=== Section Start ===

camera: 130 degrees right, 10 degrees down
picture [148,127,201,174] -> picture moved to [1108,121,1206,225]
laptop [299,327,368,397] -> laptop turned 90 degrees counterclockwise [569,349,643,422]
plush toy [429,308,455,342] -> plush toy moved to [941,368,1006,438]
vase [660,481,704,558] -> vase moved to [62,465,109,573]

=== Section End ===
=== Section Start ===

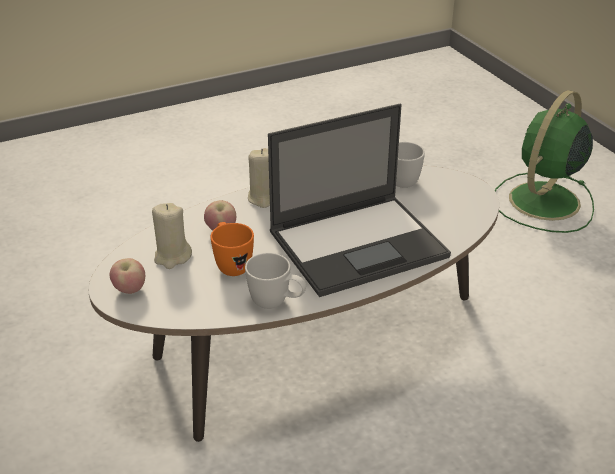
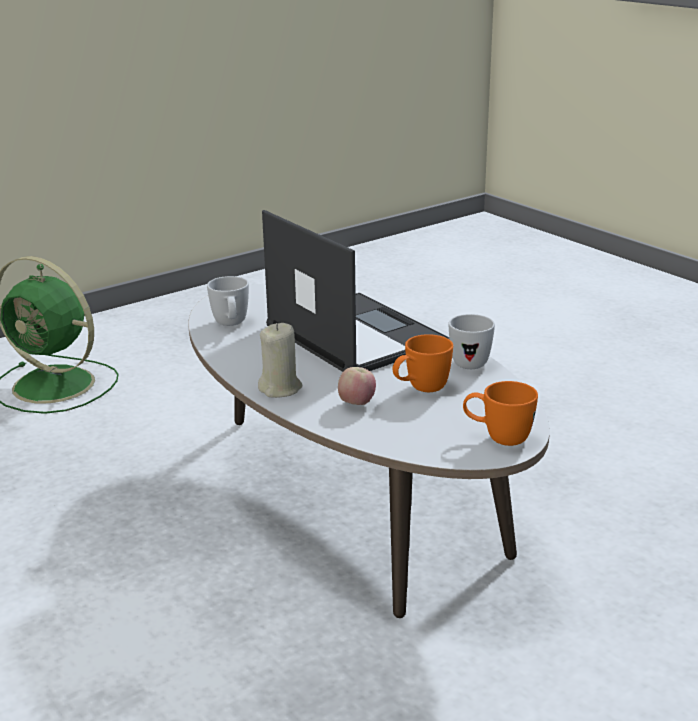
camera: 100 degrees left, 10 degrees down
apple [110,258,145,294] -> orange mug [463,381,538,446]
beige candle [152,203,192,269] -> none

=== Section End ===
=== Section Start ===

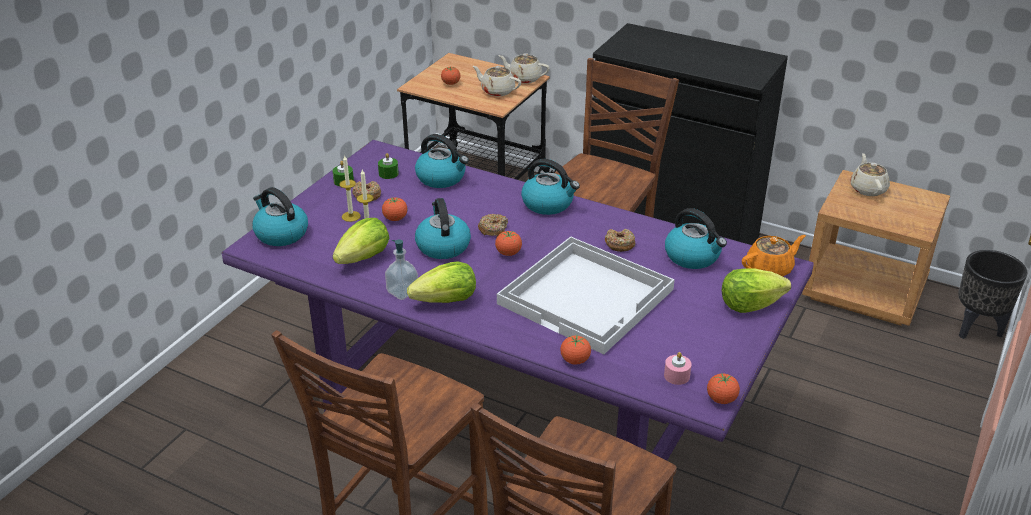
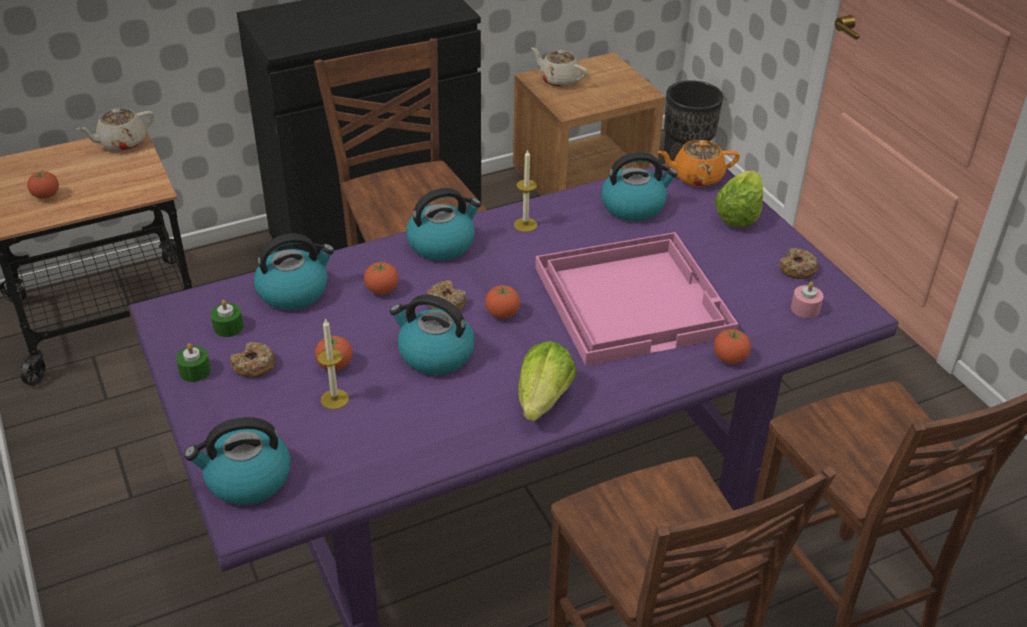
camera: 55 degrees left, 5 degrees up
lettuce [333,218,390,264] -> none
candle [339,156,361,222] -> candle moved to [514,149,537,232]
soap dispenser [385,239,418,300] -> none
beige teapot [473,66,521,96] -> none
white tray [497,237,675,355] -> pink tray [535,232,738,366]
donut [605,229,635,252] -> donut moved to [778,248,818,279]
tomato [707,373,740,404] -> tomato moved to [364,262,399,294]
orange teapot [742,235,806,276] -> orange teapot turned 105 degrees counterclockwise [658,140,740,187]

=== Section End ===

→ **WHAT TO DO**
Begin with the line above that has "camera: 130 degrees right, 10 degrees down" and continue through the line that has "vase [660,481,704,558] ->", setting each one down exactly. Stop there.

→ **RESULT OF THE TASK**
camera: 130 degrees right, 10 degrees down
picture [148,127,201,174] -> picture moved to [1108,121,1206,225]
laptop [299,327,368,397] -> laptop turned 90 degrees counterclockwise [569,349,643,422]
plush toy [429,308,455,342] -> plush toy moved to [941,368,1006,438]
vase [660,481,704,558] -> vase moved to [62,465,109,573]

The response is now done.